= Beginning of Section =

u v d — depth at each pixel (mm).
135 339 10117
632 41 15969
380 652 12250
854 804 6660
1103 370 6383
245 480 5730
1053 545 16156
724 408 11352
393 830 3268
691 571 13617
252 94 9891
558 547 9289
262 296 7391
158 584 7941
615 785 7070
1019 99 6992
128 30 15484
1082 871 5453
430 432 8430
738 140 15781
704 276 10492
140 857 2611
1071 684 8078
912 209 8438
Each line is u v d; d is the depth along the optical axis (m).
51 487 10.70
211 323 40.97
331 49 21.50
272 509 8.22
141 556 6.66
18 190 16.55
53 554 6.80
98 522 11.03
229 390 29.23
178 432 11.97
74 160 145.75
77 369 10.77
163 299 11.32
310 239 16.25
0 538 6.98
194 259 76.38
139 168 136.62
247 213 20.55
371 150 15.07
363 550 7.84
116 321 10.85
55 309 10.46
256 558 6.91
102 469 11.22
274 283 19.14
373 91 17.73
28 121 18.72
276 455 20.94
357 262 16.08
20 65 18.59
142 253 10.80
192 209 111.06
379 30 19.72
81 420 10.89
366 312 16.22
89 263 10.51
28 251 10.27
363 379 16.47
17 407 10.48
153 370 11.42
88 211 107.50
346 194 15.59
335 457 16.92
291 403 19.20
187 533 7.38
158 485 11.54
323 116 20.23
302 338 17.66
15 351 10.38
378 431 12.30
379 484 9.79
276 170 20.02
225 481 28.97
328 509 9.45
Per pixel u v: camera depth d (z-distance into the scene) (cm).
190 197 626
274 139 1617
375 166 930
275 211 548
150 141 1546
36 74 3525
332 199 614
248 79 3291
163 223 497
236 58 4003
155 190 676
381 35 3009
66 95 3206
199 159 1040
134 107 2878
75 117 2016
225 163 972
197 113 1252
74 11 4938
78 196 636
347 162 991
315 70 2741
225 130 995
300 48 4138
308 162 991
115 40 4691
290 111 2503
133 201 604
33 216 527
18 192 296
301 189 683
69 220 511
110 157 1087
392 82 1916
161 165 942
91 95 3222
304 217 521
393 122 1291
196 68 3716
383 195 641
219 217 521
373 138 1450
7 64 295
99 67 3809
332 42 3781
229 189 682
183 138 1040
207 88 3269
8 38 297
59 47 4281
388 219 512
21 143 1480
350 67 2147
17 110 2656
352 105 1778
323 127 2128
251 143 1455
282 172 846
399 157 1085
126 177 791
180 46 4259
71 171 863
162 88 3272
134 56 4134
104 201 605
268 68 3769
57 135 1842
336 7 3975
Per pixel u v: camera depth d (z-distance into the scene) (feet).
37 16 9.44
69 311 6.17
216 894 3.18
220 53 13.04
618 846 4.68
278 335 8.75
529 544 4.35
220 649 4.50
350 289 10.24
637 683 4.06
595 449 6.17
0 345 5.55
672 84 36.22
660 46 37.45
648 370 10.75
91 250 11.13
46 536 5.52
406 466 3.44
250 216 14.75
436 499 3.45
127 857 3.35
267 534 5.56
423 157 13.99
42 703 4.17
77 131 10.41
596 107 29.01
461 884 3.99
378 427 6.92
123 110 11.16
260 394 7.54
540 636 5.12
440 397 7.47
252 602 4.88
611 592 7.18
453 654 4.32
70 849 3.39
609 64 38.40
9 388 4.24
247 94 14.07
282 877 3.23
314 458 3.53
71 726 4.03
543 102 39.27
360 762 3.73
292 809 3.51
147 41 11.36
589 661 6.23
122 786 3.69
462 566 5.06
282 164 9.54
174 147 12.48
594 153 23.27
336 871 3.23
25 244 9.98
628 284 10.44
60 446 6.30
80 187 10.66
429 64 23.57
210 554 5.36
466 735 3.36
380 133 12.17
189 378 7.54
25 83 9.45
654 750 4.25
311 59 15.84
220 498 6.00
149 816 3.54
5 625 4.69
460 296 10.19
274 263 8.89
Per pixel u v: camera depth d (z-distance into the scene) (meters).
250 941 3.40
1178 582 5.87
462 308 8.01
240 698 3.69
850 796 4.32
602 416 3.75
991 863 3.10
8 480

= End of Section =

**Exercise brief**
Every line in the data that holds "depth" should be copied out.

**Response to the task**
u v d — depth at each pixel (mm).
Each line is u v d; d is the depth along the optical axis (m).
Per pixel u v: camera depth d (z-distance into the scene) (cm).
Per pixel u v: camera depth d (z-distance into the scene) (feet).
Per pixel u v: camera depth d (z-distance into the scene) (meters).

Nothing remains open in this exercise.